Courts Can Impute Earning Capacity for the Purposes of Child Support Calculations

When a Court calculates child support in Pennsylvania it considers the amount of income both parties generate.  The monthly incomes are calculated and then compared using a chart generated by the legislature.  The incomes are plugged in along with the number of children and a general amount of child support is determined from the chart.  There are also numerous other factors and credits that go into the determination of the final amount which include the amount of custody, medical insurance credits and other payments.  However, how is a fair child support amount calculated when one party either refuses to work, or there is an allegation that the part is earning an income much less than their commensurate earning capacity? 

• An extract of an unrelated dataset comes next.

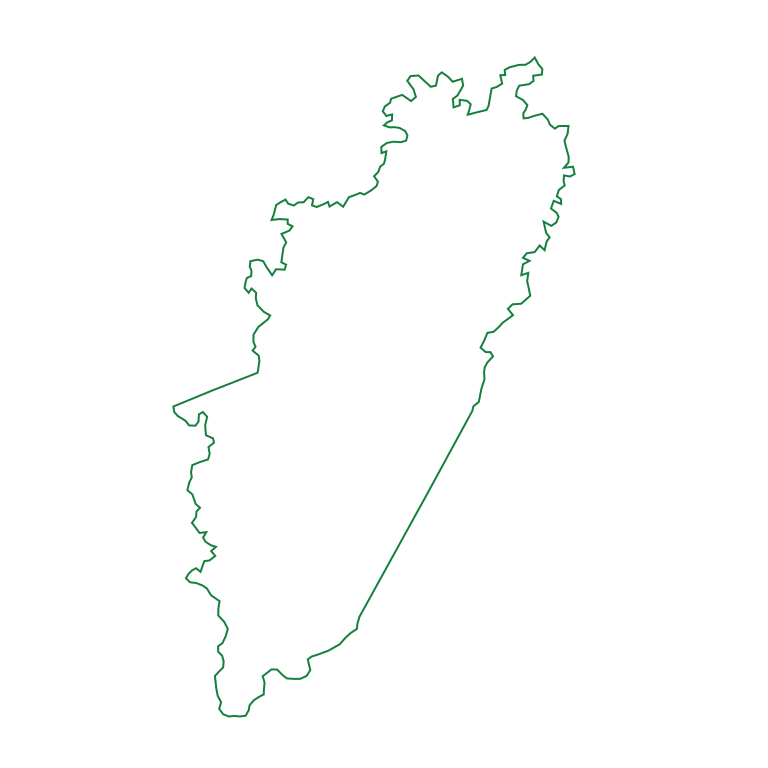 Rio Azul, Paraná, Brazil, rotated 258°
{"feature_id": "56859067B94937629872917", "entity_name": "Rio Azul", "entity_type": "district", "adm_level": 2, "iso_a3": "BRA", "parent_name": "Brazil", "parent_adm1": "Paraná", "projection": "albers", "projection_center": [-50.76, -25.731], "detail": "fine", "context": "isolated", "style": "outline", "palette": "green", "viewbox_px": 768, "rotation_deg": 258, "n_neighbors": 0, "source": "geoboundaries", "source_scale": "gbopen_adm2", "svg_char_len": 4011}
<svg xmlns="http://www.w3.org/2000/svg" viewBox="0 0 768 768"><g transform="rotate(258 384 384)"><path d="M161.4,311.6L243.7,382.8L253.7,391.4L263.8,400.2L321.2,449.3L339.2,464.7L343.7,466.9L346.7,473.0L358.9,478.2L367.8,483.3L374.6,484.3L379.5,486.0L383.6,489.6L388.4,496.4L393.0,494.8L394.1,490.1L399.5,486.0L405.0,490.6L412.5,495.7L412.3,502.1L416.2,508.7L419.3,512.9L422.0,519.0L424.5,524.5L431.8,520.8L435.2,526.3L434.0,534.8L439.9,545.4L447.4,545.5L454.7,545.4L462.7,548.2L461.9,540.9L467.3,543.0L472.2,544.8L474.2,552.0L478.5,546.2L482.2,550.8L481.7,558.8L487.1,565.1L481.5,568.9L489.4,572.6L493.0,576.5L498.2,574.0L509.6,573.9L503.9,580.5L506.1,586.0L511.2,589.5L515.4,588.6L520.9,583.8L527.9,588.1L523.3,594.7L527.9,595.6L531.7,592.1L537.5,595.4L540.6,602.0L545.4,601.9L550.6,603.5L548.3,609.0L549.7,614.1L557.2,614.1L558.1,605.0L562.4,610.6L568.0,611.9L577.6,611.3L584.6,611.1L590.5,615.6L598.0,618.1L600.0,608.5L598.3,604.2L603.2,600.2L608.6,599.2L615.4,595.2L615.0,586.4L614.3,580.4L614.8,575.8L619.8,576.5L622.9,579.6L627.0,582.2L632.8,579.1L638.0,573.0L643.2,574.8L647.7,578.3L647.1,588.2L649.4,593.3L654.5,594.0L653.9,602.8L659.2,604.4L664.5,601.5L672.0,599.3L668.7,594.3L666.8,588.8L668.1,582.4L667.7,572.8L666.1,567.3L661.0,566.8L661.9,562.0L653.2,562.0L651.1,555.9L650.6,550.7L634.3,544.1L630.7,541.3L630.5,532.8L630.0,521.9L635.0,524.7L639.6,527.0L643.7,524.2L646.2,517.1L640.9,516.1L640.1,509.6L648.6,510.6L650.9,515.9L659.5,523.5L666.3,523.7L665.4,514.0L671.5,510.3L676.8,505.3L674.5,501.0L665.0,496.8L665.0,491.5L678.6,481.9L679.7,474.1L675.7,469.8L666.2,474.1L658.2,474.9L655.1,469.3L663.0,461.9L661.6,450.4L657.8,448.3L655.3,442.5L651.0,439.5L645.7,442.0L646.0,448.0L640.3,446.6L639.2,441.6L637.0,437.7L633.8,443.0L633.1,447.5L631.2,452.5L627.1,457.3L622.2,458.6L617.4,456.2L617.0,450.8L619.0,443.8L619.2,436.9L616.4,430.6L610.4,429.6L611.1,434.7L603.8,431.9L599.6,429.9L597.3,425.4L592.5,422.4L589.3,417.5L583.2,420.1L579.3,418.0L576.1,411.9L573.4,404.2L575.9,400.2L575.0,395.6L574.0,388.5L565.9,380.9L571.6,375.9L568.9,367.6L573.7,367.1L572.5,362.5L571.1,355.0L573.7,350.7L579.5,353.2L582.5,348.9L578.5,343.2L579.4,337.6L577.3,332.9L580.3,327.8L584.9,326.0L583.3,320.5L581.4,315.7L577.3,313.7L571.9,310.9L567.8,308.1L567.1,315.9L564.9,324.0L560.7,323.1L557.3,327.3L553.7,323.3L552.1,314.9L542.8,317.8L538.5,314.1L530.7,311.2L524.4,308.9L521.0,313.1L516.5,310.6L518.7,302.3L513.6,297.2L523.3,293.2L529.2,291.4L531.9,286.2L531.9,278.9L526.8,277.1L522.1,277.9L517.1,276.4L516.2,271.8L512.4,269.8L506.9,267.6L501.4,270.6L504.9,274.3L499.8,277.9L494.3,276.4L487.2,276.6L479.4,281.6L474.7,286.9L471.4,283.9L465.9,272.9L459.4,266.6L452.2,265.0L447.2,266.1L444.0,262.4L437.9,267.3L432.7,267.0L427.2,265.0L421.3,262.7L413.3,214.3L405.8,173.3L400.2,173.0L395.6,175.6L389.2,182.3L384.0,184.7L382.4,191.0L385.8,194.7L392.8,196.7L394.2,201.0L388.7,204.2L380.9,200.5L370.9,199.2L366.3,205.5L362.0,205.5L358.8,199.2L352.0,199.0L346.8,196.2L345.9,187.6L344.5,179.6L337.8,176.9L332.7,176.6L328.3,173.1L321.0,169.6L315.8,173.6L305.9,174.8L301.2,178.3L298.3,174.1L293.1,172.6L288.1,167.3L282.8,169.8L276.7,172.6L276.0,179.4L271.5,175.1L266.8,176.6L262.2,181.2L259.7,185.7L256.5,180.2L250.9,183.2L247.7,176.6L248.1,171.4L243.1,168.3L238.4,165.5L242.9,161.8L241.5,157.3L238.8,153.2L235.2,149.9L230.4,153.0L228.3,159.1L224.5,164.8L220.7,168.3L213.3,170.9L205.8,178.0L199.0,175.4L192.2,173.7L184.4,178.3L176.9,180.3L170.2,176.7L164.2,172.2L161.9,167.2L156.7,166.1L151.8,169.2L146.1,169.5L140.2,167.7L137.4,163.4L133.5,157.9L121.5,156.7L113.5,156.5L106.5,158.5L100.6,155.2L94.4,158.0L91.0,163.2L90.4,168.8L88.8,173.8L88.3,179.7L93.1,183.9L97.7,185.7L101.8,191.0L103.8,196.3L105.4,201.8L110.0,203.0L116.8,205.1L123.4,204.6L125.4,208.8L128.2,214.6L126.9,220.1L120.2,224.4L116.2,227.8L114.1,235.3L113.0,241.0L114.6,247.7L119.4,252.4L130.5,252.2L132.5,256.7L133.1,263.3L134.7,274.1L138.5,286.4L143.7,293.4L147.4,299.7L150.1,306.6L154.7,308.0L161.4,311.6Z" fill="none" stroke="#15803d" stroke-width="2"/></g></svg>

Child support is a shared responsibility, both parents are obligated to support their children “in accordance with their relative incomes and ability to pay.” Reinert v. Reinert, 2007 PA Super 170, 926 A.2d 539, 542 (Pa. Super. 2007).  The important concept here is how the Court fairly determines income potential. 

“Ordinarily, a party who willfully fails to obtain appropriate employment will be considered to have an income equal to the [party’s] earning capacity.” Pa.R.Civ.P. 1910.16-2(d)(4). The determination of a parent’s ability to provide child support is based upon the parent’s earning capacity rather than the parent’s actual earnings. This includes the type of jobs and earning capacity that the parent has demonstrated in the past, education and vocational training.  See Kelly v. Kelly, 430 Pa. Super. 31, 633 A.2d 218 (1993).  The bottom line is that if a Court is presented evidence that demonstrates that an individual’s income is below their actual earning capacity, the Court is within its discretion to base an award on an imputed income.  An example of such a situation would be a doctor or lawyer deliberately earning less money to artificially lower income capacity by working in a McDonalds. 

Laws v. Laws, 2000 PA Super 248, 758 A.2d 1226, 1229 (Pa. Super. 2000).  As stated a party’s age, education, training, health, work experience, earnings history, and childcare responsibilities are factors that shall be considered in determining earning capacity. Id. (citing Pa.R.Civ.P. 1910.16-2(d)(4)).  We have also stated, however, that in appropriate cases, the “earning capacity of a parent who elects to stay home with a young child need not be considered.” Reinert, 926 A.2d at 543 (citing Kelly v. Kelly, 430 Pa. Super. 31, 633 A.2d 218, 219 (Pa. Super. 1993)).

A wife’s willful lack of full-time employment can result in a Court imputing income to the wife.  In Bogdon v. Bogdon, 2018 Pa. Super. Unpub. LEXIS 327, 2018 WL 700823, the wife had five years to become employed in a full-time position.  Wife was awarded alimony for a period of one year.  The Court stated that rather than finding work commensurate with her previous employment, Wife chose to become employed in a part-time position where she earns $11.35 per hour.  An earning capacity of $30,000 per year comes down to approximately $15.62 per hour for forty hours per week.  Given Wife’s age and employment history, it is not unreasonable to expect that she will be able to find such a position.  The Court based upon the wife’s failure to find work commensurate with her work capacity when she had time to do so should result in an imputed work capacity. The Court awarded a $30,000.00 work capacity to the wife for the purposes of Child Support payments. 

Thus, the reality is that if an individual earns less than their past income for what the Court deems poor reasons, it can be argued that an earning capacity can be imputed to that individual.